Ünlü Kav kibritlerinin satışı müthiş derecede düşmüş. Firma artık zarar etmeye başlamış. Ne yaparlarsa yapsınlar satışı arttıramıyorlarmış. Sabah akşam toplantılar yapıp bir çıkış yolu arıyorlarmış.
Satış departmanında işe yeni başlayan, üniversiteden yeni mezun bir genç, "Ben bunu hallederim. Hatta kâra bile geçersiniz" demiş. Ciddiye almamışlar tabii. Aralarında, "Yeni yetme bir çocuk mu bizi kurtaracak?" diye konuşmuşlar.
Ama işler daha da kötüye gidince başka çareleri kalmamış. Mecburen kabul etmişler. Çocuk hemen işe koyulmuş. Ve bir ay sonra satışlar gerçekten de dörde katlanmış!
Genç satışçı bunu şöyle bir numarayla başarmış: İmalatta, kibritlerin durduğu kısmı (yani çekmeceyi) ters yerleştirtmiş. Böylelikle kutu Kav yazan yer yukarıda tutularak açıldığında çekmecenin içindeki tüm kibritler yere saçılıyomuş! İnsanlar da dağılan kibritleri eğilip tek tek toplamak yerine zaten ucuz olan kibritten bir tane daha alıyormuş.
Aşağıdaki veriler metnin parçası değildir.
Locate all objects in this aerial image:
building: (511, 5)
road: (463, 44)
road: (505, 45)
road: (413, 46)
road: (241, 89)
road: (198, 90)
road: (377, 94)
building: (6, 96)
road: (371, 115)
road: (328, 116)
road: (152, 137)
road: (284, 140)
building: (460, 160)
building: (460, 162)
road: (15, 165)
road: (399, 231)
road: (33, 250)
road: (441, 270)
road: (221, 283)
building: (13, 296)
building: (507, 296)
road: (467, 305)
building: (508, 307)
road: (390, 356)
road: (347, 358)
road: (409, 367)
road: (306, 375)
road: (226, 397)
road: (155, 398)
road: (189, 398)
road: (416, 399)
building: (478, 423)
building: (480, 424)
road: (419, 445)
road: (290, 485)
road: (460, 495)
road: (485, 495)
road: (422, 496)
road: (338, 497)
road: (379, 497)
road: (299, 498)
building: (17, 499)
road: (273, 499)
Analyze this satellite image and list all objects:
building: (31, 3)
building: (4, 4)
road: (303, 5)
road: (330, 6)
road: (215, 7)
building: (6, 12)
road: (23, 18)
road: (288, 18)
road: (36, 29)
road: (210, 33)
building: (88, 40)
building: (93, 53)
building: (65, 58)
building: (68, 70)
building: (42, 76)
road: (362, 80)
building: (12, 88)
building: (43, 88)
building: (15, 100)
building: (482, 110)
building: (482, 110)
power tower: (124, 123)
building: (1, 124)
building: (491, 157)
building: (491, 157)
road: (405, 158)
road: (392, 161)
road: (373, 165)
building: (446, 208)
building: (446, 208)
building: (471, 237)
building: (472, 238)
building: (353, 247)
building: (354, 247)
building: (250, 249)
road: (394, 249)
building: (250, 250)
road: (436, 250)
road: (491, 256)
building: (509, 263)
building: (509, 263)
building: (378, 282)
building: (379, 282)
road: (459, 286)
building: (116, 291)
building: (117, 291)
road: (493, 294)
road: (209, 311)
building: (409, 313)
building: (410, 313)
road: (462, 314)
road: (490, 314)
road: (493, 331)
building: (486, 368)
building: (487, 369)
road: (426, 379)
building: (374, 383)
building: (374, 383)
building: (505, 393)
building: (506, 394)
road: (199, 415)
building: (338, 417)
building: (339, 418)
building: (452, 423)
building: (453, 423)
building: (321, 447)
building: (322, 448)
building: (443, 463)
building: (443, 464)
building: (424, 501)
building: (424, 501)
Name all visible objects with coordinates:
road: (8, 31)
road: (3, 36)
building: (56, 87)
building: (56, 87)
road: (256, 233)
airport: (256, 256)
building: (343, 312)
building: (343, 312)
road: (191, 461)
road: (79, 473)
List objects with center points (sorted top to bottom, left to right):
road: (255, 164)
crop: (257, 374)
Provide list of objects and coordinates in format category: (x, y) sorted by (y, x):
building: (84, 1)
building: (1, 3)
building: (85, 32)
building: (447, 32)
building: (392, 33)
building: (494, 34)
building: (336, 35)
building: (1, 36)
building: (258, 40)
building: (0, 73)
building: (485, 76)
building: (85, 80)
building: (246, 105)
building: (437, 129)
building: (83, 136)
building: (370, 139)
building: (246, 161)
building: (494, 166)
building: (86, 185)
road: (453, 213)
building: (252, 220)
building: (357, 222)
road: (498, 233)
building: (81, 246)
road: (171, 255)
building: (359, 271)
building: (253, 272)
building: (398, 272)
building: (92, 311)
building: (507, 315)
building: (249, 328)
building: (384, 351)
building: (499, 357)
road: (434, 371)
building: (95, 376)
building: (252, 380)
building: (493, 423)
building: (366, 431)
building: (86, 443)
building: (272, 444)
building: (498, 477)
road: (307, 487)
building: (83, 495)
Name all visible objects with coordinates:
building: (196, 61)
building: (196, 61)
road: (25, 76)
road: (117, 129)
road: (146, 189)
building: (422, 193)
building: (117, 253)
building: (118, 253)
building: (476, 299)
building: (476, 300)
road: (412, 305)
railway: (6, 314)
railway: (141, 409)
Dünyanın En Çirkin Kadını "Mary Ann Bevan"


Barbados Adası'ndaki Tabutların Esrarı

Barbados Adası'ndaki Tabutlar

Olaylar 1807 -1820 tarihleri arasında meydana geldi.
Batı Hint adalarındaki Barbados adalarında, Christ kilisesinin güzel bir mezarlığı vardı, Barbados'un zenginlerinin aile mezarları bulunurdu.

1807 Temmuz'unda Bayan Thomasina Goddard'ın cesedi basit, ahşap bir tabutla mezar odasının en üst katına konuldu. Daha sonra, delilik, intihar ve cinayet gibi kötü şöhrete sahip Chase ailesi kondu. Ailenin reisi kötü biriydi, kölelerine karşı öyle zalimdi ki, adamı ölümle tehdit ederlerdi.

22 Şubat 1808'de bebek Mary öldü, büyük ihtimalle babası, bebeği kızgın bir anında öldürmüştü! Zavallı bebek, ağır, metal bir tabutla mezara kondu.
Birkaç ay sonra, ailenin delikanlısı, tuhaflığıyla bilinen Dorcas, kendini bahçedeki bir dolaba kilitleyip, havasızlıktan öldü. O da aynı mezara kondu. Dış kapıya geldiklerinde, iki zenci kapıyı açtı, ağıtlar yakarak tabutu taşayanlar onu takip ettiler, taş basamaklara yöneldiler, sadece el fenerinin ışığı vardı, mezarın iç kapısı açıldı ve herkes korkuyla bağırdı. Bebek Chase'in tabutu, konulduğu yerin tam karşısında ve baş kısmı yukarıda olarak, dik duruyordu! Ağıt yakanlar, tabutu düzelttiler, ve Dorcas'ı kızkardeşinin yanına koydular. Bir ay sonra, albay Chase kendini öldürdü. O da aynı mezarlığa kondu.

8 yıl sonra, Chase'lerden olan bir çocuk öldü ve mezarlığa getirildi. Bu süre içinde, menteşeler paslanmıştı, kapıyı iki zenci ancak açabildi, içeri girenler korkuyla kala kaldılar! Bayan Goddard'ın tabutu normal yerindeydi ama Chase ailesinin tabutları ortalığa saçılmıştı! Bu çok tuhaftı zira her birini dört kişi anca kaldırabiliyordu!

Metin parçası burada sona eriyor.